• Work required
The word "down" occurs in some lines of the listing. Copy those lines.

• Exercise materials
══════════
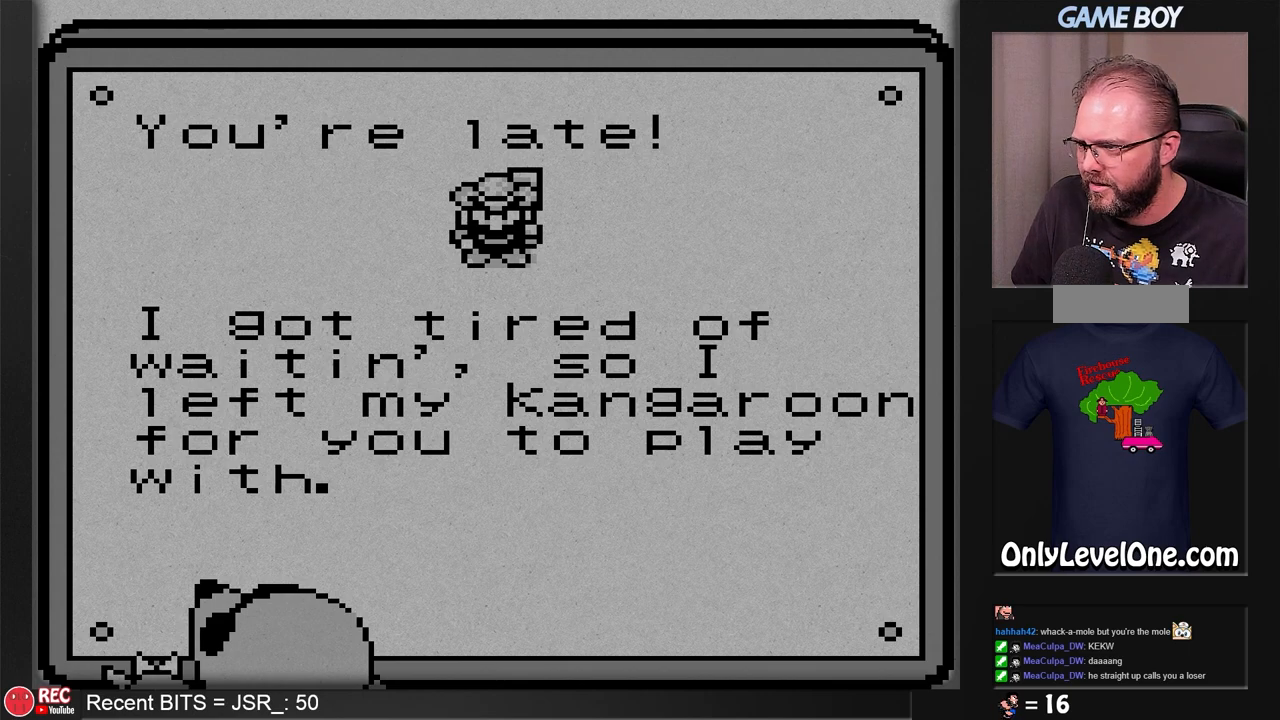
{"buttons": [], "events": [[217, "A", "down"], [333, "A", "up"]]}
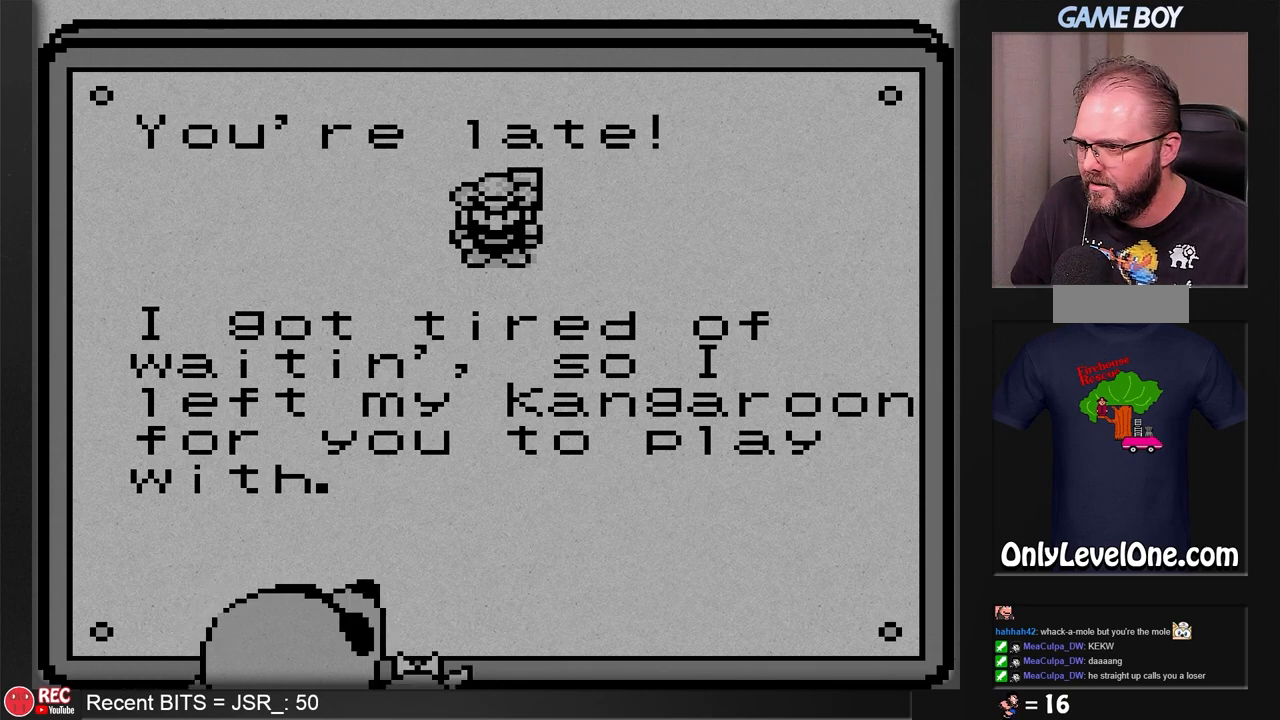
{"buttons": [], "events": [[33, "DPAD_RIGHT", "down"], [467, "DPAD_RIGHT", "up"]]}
══════════
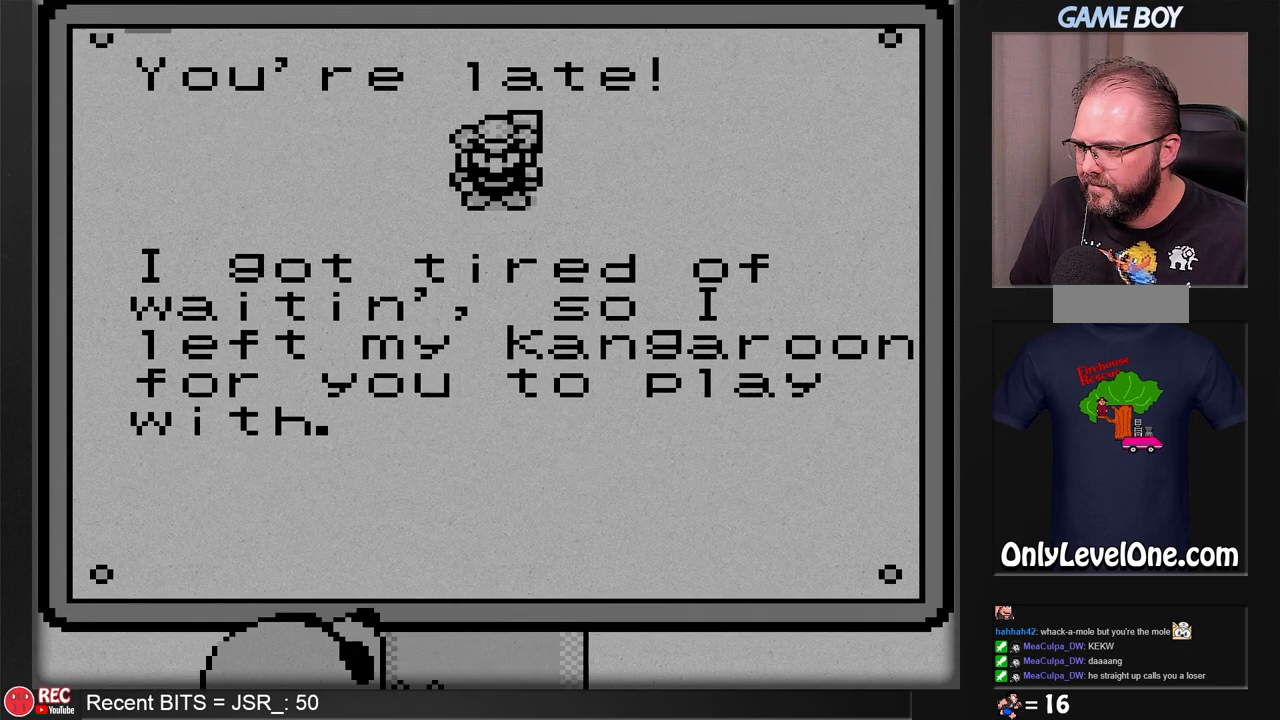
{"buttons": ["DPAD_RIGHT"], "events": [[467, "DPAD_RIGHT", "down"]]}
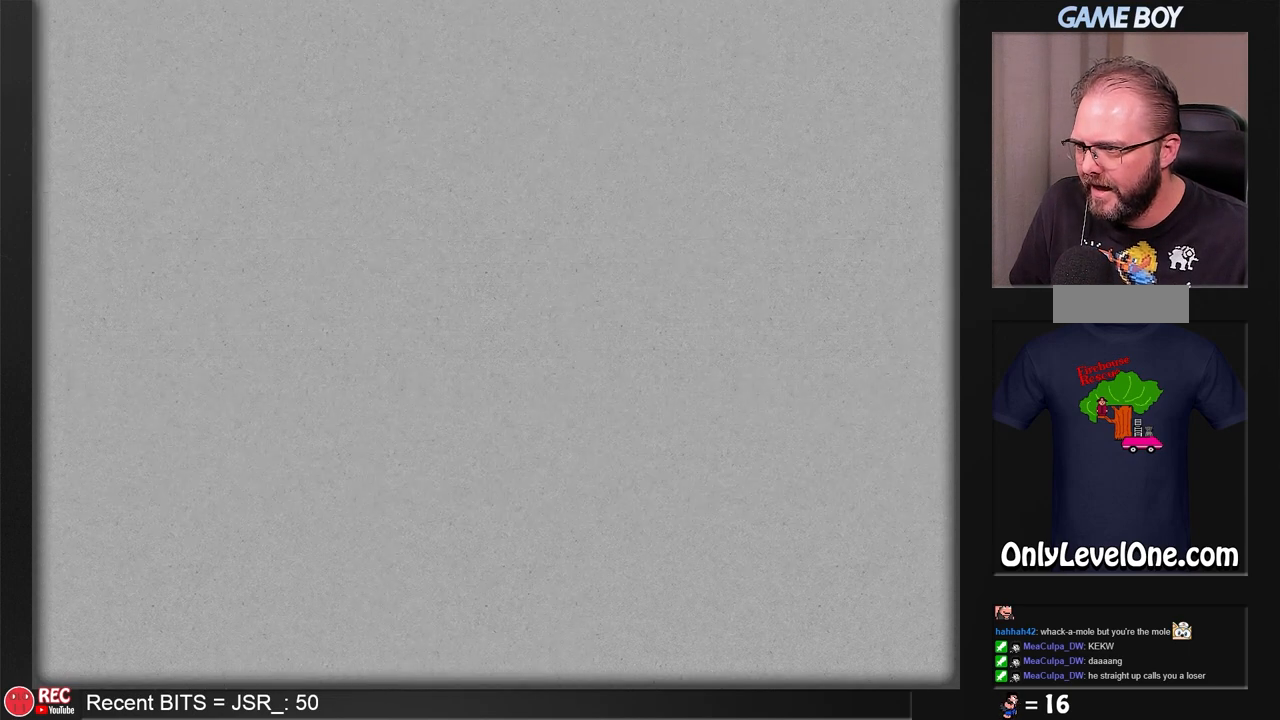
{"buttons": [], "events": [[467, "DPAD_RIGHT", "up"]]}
══════════
• Written solution
{"buttons": [], "events": [[217, "A", "down"], [333, "A", "up"]]}
{"buttons": [], "events": [[33, "DPAD_RIGHT", "down"], [467, "DPAD_RIGHT", "up"]]}
{"buttons": ["DPAD_RIGHT"], "events": [[467, "DPAD_RIGHT", "down"]]}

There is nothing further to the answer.